Uptake of interventions, outcomes and challenges in caring for HIV-exposed infants in Kingston, Jamaica.West Indian Med J. 2004 Oct; 53(5):308-14.WI
In a few Caribbean islands, prevention of mother-to-child transmission (pMTCT) of HIV with zidovudine prophylaxis has reduced transmission rates from 27 - 44% to 5.5 - 9 %.
To highlight the uptake of interventions, preliminary outcomes and challenges in caring for HIV-exposed infants in a pMTCT HIVprogramme in a resource-limited setting.
A cohort of HIV-infected pregnant women were identified at the leading maternity centres in Greater Kingston through HIV counselling and testing and enrolled in the Kingston Paediatric and Perinatal HIV/AIDS Programme. Antiretroviralprophylaxis with zidovudine or nevirapine was given to the HIV-positive women and their newborns along with formula feeding. Some infants were enrolled retrospectively and followed irrespective of whether they had or had not received antiretroviral prophylaxis. A multidisciplinary team at the paediatric centres supervised protocol-driven management of the infants. Infants were followed for clinical progress and definitive HIV-infection status was to be confirmed at 18 months of age by ELISA or the Determine Rapid Test.

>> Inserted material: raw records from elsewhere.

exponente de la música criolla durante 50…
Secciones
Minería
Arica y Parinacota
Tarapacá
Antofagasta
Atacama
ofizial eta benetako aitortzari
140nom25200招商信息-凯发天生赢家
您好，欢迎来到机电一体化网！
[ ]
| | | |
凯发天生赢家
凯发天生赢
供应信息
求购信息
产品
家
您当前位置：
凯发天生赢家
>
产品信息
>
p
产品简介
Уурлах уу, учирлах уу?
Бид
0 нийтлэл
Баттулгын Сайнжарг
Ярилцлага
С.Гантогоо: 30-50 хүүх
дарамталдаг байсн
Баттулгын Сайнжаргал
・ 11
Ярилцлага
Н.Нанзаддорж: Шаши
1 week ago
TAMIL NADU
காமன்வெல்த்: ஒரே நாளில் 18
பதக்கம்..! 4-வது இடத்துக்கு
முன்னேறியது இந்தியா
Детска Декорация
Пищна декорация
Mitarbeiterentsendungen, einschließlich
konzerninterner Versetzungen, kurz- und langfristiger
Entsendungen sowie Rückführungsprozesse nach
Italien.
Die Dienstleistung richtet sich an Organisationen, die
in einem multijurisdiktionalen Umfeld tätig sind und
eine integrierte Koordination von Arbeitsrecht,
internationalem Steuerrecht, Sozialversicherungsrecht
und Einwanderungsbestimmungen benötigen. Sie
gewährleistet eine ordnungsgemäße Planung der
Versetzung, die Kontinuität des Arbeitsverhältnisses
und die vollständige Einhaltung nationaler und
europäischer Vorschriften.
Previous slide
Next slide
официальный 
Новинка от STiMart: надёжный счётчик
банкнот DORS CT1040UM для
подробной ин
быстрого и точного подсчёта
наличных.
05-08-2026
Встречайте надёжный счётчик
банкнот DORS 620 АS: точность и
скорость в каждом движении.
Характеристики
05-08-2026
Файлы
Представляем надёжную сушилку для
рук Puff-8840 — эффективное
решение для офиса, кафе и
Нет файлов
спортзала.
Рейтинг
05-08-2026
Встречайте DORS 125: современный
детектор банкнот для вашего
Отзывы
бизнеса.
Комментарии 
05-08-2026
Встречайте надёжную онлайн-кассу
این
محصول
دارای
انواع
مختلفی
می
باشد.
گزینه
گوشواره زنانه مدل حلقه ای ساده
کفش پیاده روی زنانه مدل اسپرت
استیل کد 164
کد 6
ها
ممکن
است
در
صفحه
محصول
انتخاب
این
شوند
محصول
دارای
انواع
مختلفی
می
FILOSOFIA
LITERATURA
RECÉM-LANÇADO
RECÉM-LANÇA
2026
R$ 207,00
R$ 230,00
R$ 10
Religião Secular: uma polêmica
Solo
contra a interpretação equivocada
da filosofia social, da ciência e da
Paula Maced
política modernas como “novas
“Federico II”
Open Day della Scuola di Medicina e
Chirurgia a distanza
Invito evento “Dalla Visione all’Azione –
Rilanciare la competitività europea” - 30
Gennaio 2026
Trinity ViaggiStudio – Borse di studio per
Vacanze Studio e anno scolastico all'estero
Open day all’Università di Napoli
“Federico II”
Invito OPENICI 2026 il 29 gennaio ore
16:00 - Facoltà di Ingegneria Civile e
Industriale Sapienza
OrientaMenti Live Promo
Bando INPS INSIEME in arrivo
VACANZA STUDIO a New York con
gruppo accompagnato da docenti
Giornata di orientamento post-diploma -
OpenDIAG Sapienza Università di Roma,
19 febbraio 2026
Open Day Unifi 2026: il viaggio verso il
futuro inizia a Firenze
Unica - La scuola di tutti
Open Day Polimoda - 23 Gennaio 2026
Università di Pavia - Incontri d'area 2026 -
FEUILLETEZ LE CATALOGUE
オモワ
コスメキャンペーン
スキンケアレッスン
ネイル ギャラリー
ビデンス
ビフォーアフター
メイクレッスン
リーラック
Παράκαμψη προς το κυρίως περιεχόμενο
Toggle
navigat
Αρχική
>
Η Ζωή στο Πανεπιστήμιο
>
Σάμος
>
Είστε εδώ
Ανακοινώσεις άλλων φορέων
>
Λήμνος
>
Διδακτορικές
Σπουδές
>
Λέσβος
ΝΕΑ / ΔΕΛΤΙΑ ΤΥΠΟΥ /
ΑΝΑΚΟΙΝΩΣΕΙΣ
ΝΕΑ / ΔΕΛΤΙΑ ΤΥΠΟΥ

During September 1, 2002 through August 31, 2003, 132 HIV-exposed infants were identified. For those infants prospectively enrolled (78), 97% received antiretroviral prophylaxis and 90% were not breastfed For all HIV-exposed children, 90% received cotrimoxazole prophylaxis and 88% continued follow-up care. Ninety-two per cent of all the infants remained asymptomatic and five died; of these deaths one is possibly HIV-related (severe sepsis at 11 weeks). This infant was retrospectively identified, had received no antiretroviral prophylaxis and was breastfed The main programme challenges, which were overcome, included the impact of stigma, compliance with antiretroviral chemoprophylaxis, breast-milk substitution and follow-up care. Financial constraints and laboratory quality assurance issues limited early diagnosis of HIV infection.
Despite the challenges, the expected outcome is to prevent 50 new cases of HIV/AIDS in children living in Greater Kingston per year (300 over six years).